UNE PURGE DE GRANDE AMPLEUR

C’est cela, le nouveau code pénal tunisien : toute critique devient complot, toute voix dissidente, une menace d’État.

Avec le président Marzouki, d’autres personnalités engagées et respectées sont également prises pour cible : Imed Daimi, candidat à l’élection présidentielle d’octobre 2024 ; Abderrazak Kilani, ancien bâtonnier ; Abdel Nasser Naît-Liman, président de l’Association des victimes de la torture à Genève ; et Adel Mejri, son secrétaire général.

Il ne s’agit pas d’une erreur judiciaire. Il s’agit d’un plan. D’une purge.

Mehdi Ben Gharbia, homme d’affaires et ancien ministre, aujourd’hui condamné à 8 ans de prison pour des infractions fiscales, en toute illégalité, au mépris de l’article 55 du Code pénal. Un cas d’école d’acharnement judiciaire, d’instrumentalisation politique et de vengeance d’État. Il sera jugé en juillet pour « complot contre la sûreté de l’État ». La mécanique est bien huilée : quand l’un tombe, on prépare le suivant.

Sahbi Atig, ancien député, accusé dans une affaire délirante de blanchiment d’argent, construite sur les déclarations contradictoires d’un voleur condamné qui, sept ans plus tard, dit s’être trompé de maison. Aucun élément matériel, aucun témoin crédible, aucune logique juridique. Et pourtant, 15 ans de prison. Pourquoi ? Parce qu’il appartient à l’opposition.

Walid Jalled, poursuivi sous couvert de corruption et de blanchiment, alors que les juges ferment les yeux sur les vrais corrupteurs, les proches du régime. Leurs procès sont une mascarade : témoins incohérents, preuves absentes, demandes de la défense ignorées. On juge non pas des actes, mais des trajectoires. On punit ceux qui osent exister en dehors de la ligne imposée par le palais de Carthage.

Et pour ceux qu’on n’arrive pas à faire taire, on invente des crimes : Elyes Chaouachi, accusé de terrorisme pour avoir nommé les juges responsables de la détention de son père, Ghazi Chaouachi. Une accusation aussi absurde que sinistre. Une vengeance froide d’un régime à bout de souffle.
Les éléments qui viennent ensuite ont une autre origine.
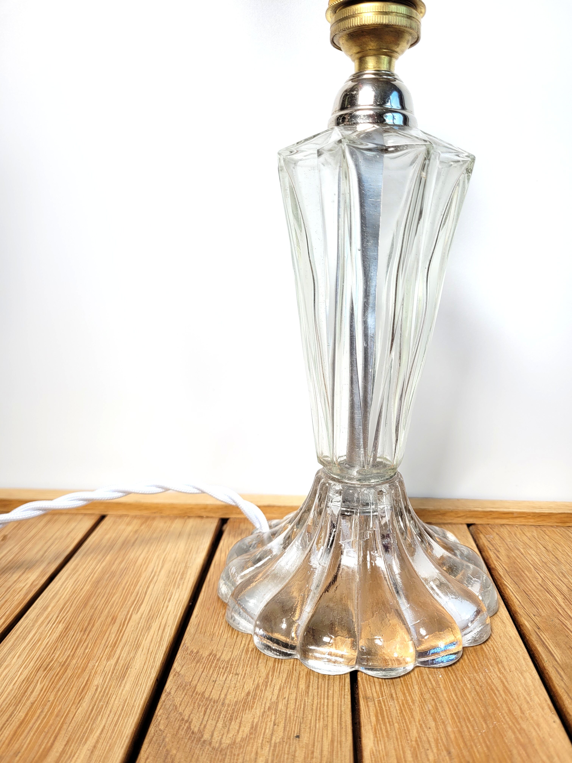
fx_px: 573
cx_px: 286
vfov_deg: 67.3
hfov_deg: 53.1
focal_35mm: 26
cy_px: 382
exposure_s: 1/489
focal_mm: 5.4
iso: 40
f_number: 1.8
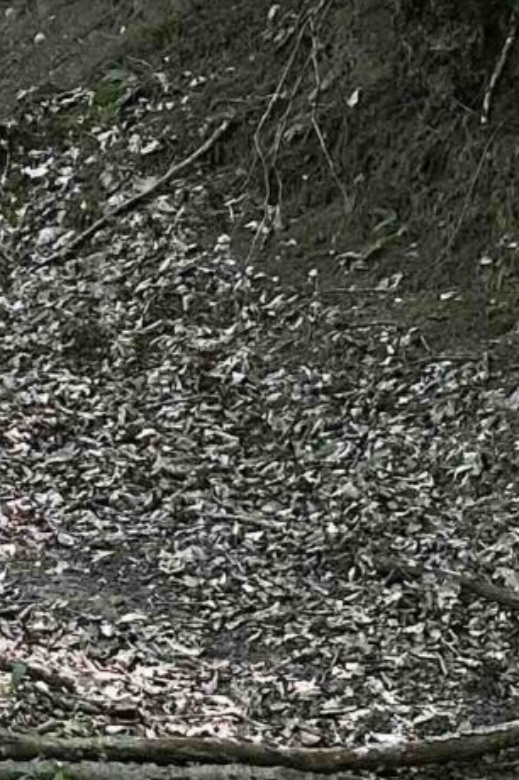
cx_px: -838
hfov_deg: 8.7
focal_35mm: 139
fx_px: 3010
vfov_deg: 14.3
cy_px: -139
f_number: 1.78
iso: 200
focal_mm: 6.86
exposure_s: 1/121
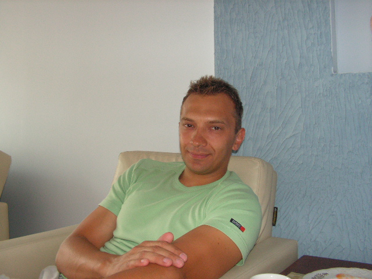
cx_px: 186
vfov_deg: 39.7
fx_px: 387
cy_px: 140
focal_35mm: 36
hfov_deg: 51.4
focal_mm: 6
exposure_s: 1/40
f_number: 3.2
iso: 160
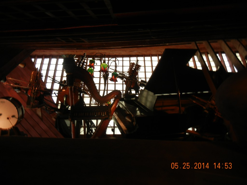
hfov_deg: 60.0
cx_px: 124
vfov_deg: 46.8
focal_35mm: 30
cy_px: 92
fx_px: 214
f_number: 3.5
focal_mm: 5.4
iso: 200
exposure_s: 1/4.1
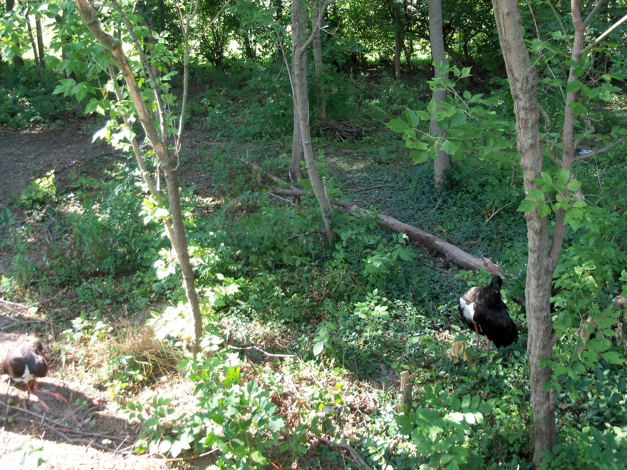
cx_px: 286
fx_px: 706
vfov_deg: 36.8
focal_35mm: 39
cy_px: 222
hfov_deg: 47.8
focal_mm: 6.3
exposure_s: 1/60
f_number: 3
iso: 80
DANS LES GEOLES, L’HUMANITE S’EFFACE

Sonia Dahmani, avocate, chroniqueuse, réduite au silence par la vengeance d’État. Cinq poursuites, des conditions carcérales dignes d’un régime totalitaire : interdiction de nourriture chaude, harcèlement, humiliations, pressions sur les codétenues. Une femme libre qui paie le prix fort pour avoir dit « non ».

Khayem Turki, enfermé dans une cellule où la lumière ne s’éteint jamais. « J’aimerais voir la nuit », dit-il. Il n’est pas seul.

Moncef Amdouni, en grève de la faim, harcelé, humilié, privé de sommeil, menacé de mort par un codétenu « envoyé spécialement pour lui ».

Hattab Ben Othman, syndicaliste, victime d’un procès bancal et reporté, car même la justice ne sait plus comment cacher ses contradictions.

SOLIDARITE AVEC LES RESISTANTS

Nous saluons ici le combat inébranlable de Moncef Marzouki. Qu’on l’aime ou pas, qu’on ait soutenu ou critiquer ses choix, une vérité demeure : sous sa présidence, aucun opposant n’a été emprisonné pour ses idées. Aucun journaliste n’a été traîné en justice pour ses mots. Aucun juge n’a été limogé pour avoir osé l’indépendance.

Ce n’est pas un homme que l’on juge. C’est l’héritage d’une révolution que l’on enterre.

Nous disons ici notre solidarité sans faille avec toutes les prisonnières et tous les prisonniers politiques : Sonia, Sahbi, Mehdi, Khayem, Elyes, Hattab, Moncef, Walid… Avec tous ceux que ce régime tente d’écraser pour continuer à régner par la peur. Vous n’êtes pas seuls. Nous refusons l’oubli. Nous refusons l’inversion des rôles où les bourreaux se déguisent en juges et les résistants deviennent des criminels.

À tous les magistrats qui se taisent, qui exécutent, qui condamnent sans conscience : vos robes sont tachées.

À ce régime sans légitimité : nous vous le disons. Vous perdrez. Car aucune dictature n’a jamais résisté à l’élan d’un peuple libre.